Abstract

The investigation of quantum many-particle systems is a central goal of modern condensed-matter physics. Complex physical phenomena such as high-temperature superconductivity, heavy fermion behavior, and correlation-driven metal-insulator transitions are central aspects of this particular field of science. The Hubbard model is a paradigm of correlated-electron physics. It is one of the simplest quantum-mechanical lattice models capable of capturing relevant physical aspects of strongly correlated electron systems. The Hubbard model also plays an important role in the explanation of many-body phenomena observed in ultra-cold atoms trapped in optical lattices. In this thesis, we study the three-dimensional Hubbard model using quantum Monte Carlo simulations (QMC). Our aim is a precise numerical study of its properties in the thermodynamic limit. However, a direct investigation of lattice models in the thermodynamic limit is generally impossible because QMC simulations cannot treat infinite lattice sizes. Therefore, approximative schemes that allow calculations directly in the thermodynamic limit are advantageous. A widely applied approximation of this kind is the dynamical mean-field theory (DMFT) which maps the infinite-lattice problem onto a single-site impurity model embedded in a mean field. We apply cluster mean-field theories which represent a systematic extension of the DMFT by expanding the single impurity to a finite cluster.
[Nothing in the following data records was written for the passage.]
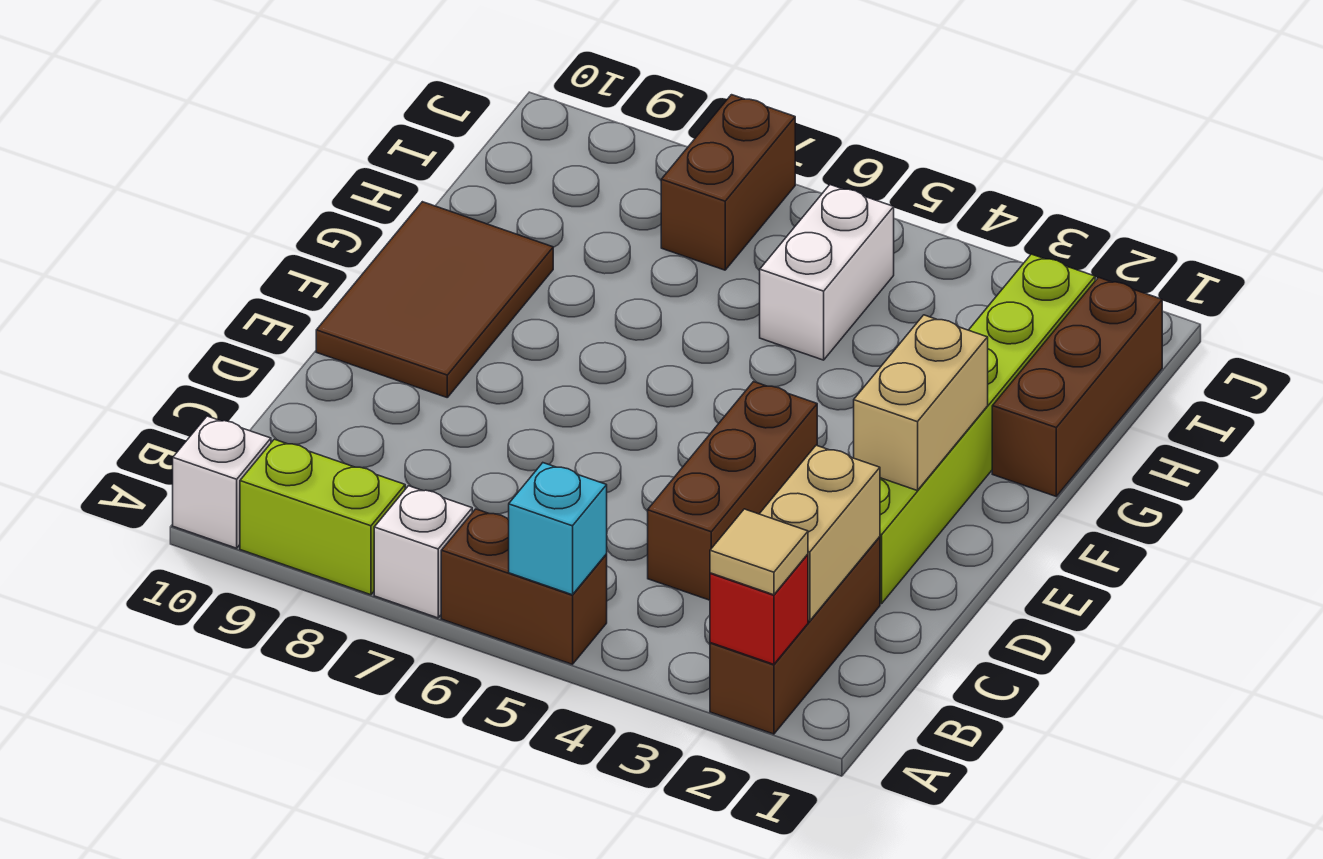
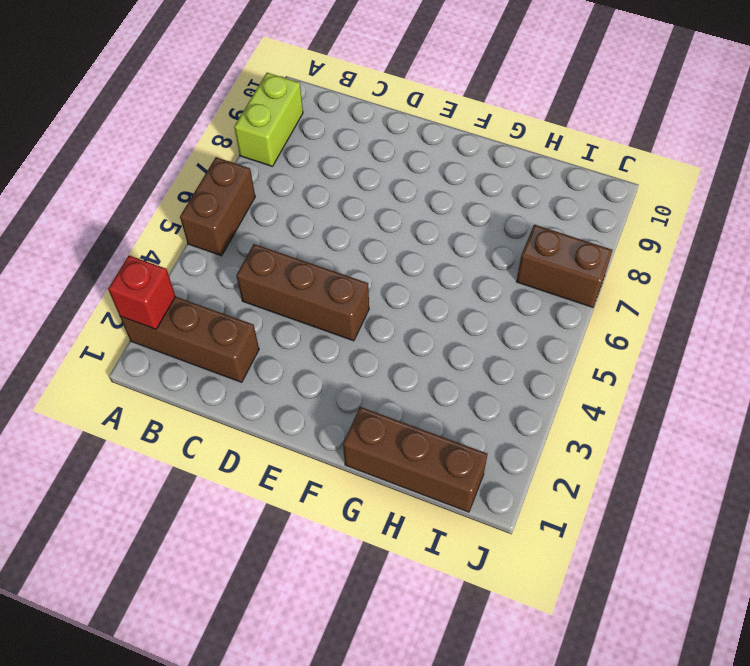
none -> white 1x1 brick [374,486,472,618]
none -> white 1x1 brick [173,416,271,548]
none -> lime 1x6 brick [880,254,1095,604]

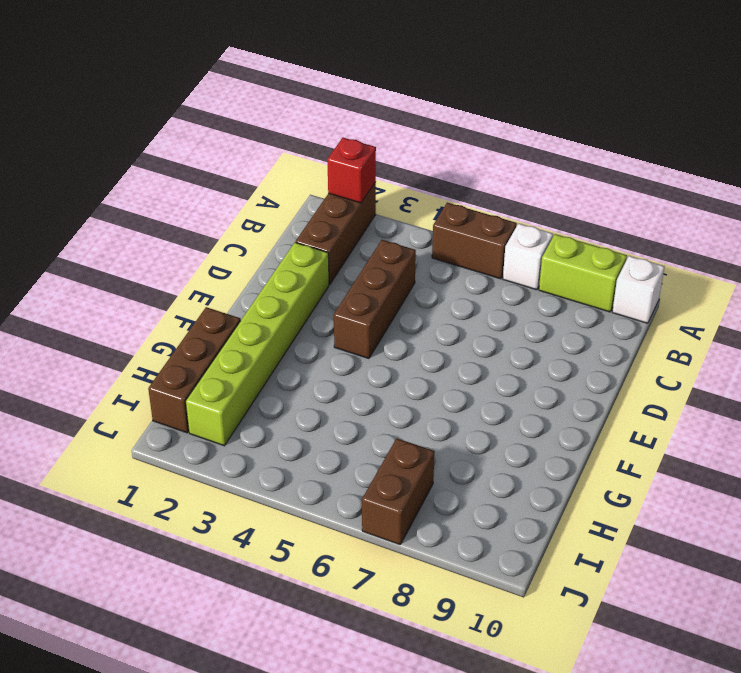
none -> brown 2x3 tile [316,202,553,397]
none -> white 1x2 brick [760,185,894,360]
none -> cyan 1x1 brick [509,463,607,595]

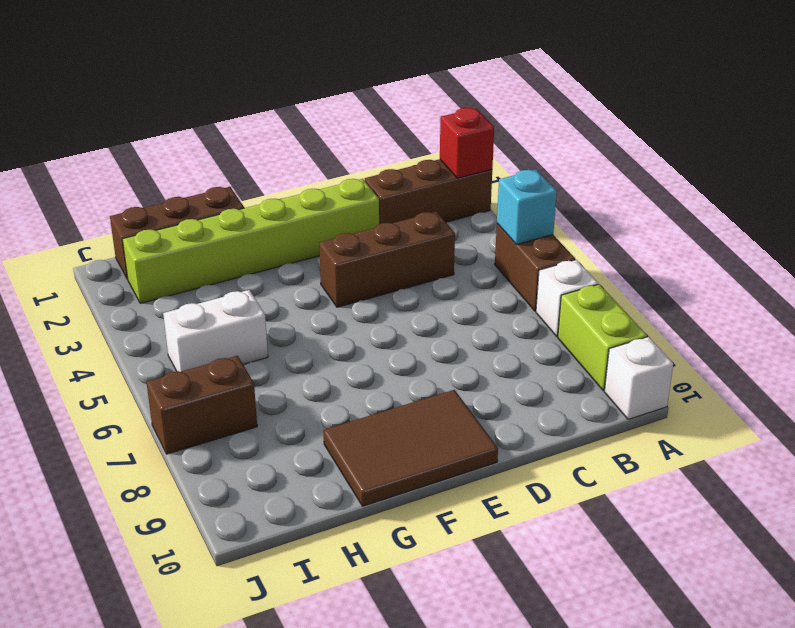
none -> tan 1x2 brick [760,445,880,621]
none -> tan 1x2 brick [854,315,988,491]
none -> tan 1x1 tile [710,509,808,595]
The second focus of this thesis is the calculation of spectral properties of the Hubbard model. QMC methods map the quantum-mechanical lattice model on a classical one at the expense of an additional imaginary time dimension. For this reason, QMC algorithms can only provide dynamical data on the imaginary time or frequency axis. The necessary analytic continuation to the physically relevant real axis has proven to be a difficult problem that has to be approached by advanced data analysis tools. The maximum-entropy method (MEM) is the standard technique to handle this problem. We apply the MEM to the problem of extracting momentum-resolved single particle spectra from QMC simulations of the 3D Hubbard model. Furthermore, we discuss and expand algorithms that were recently proposed as alternatives to the standard MEM approach.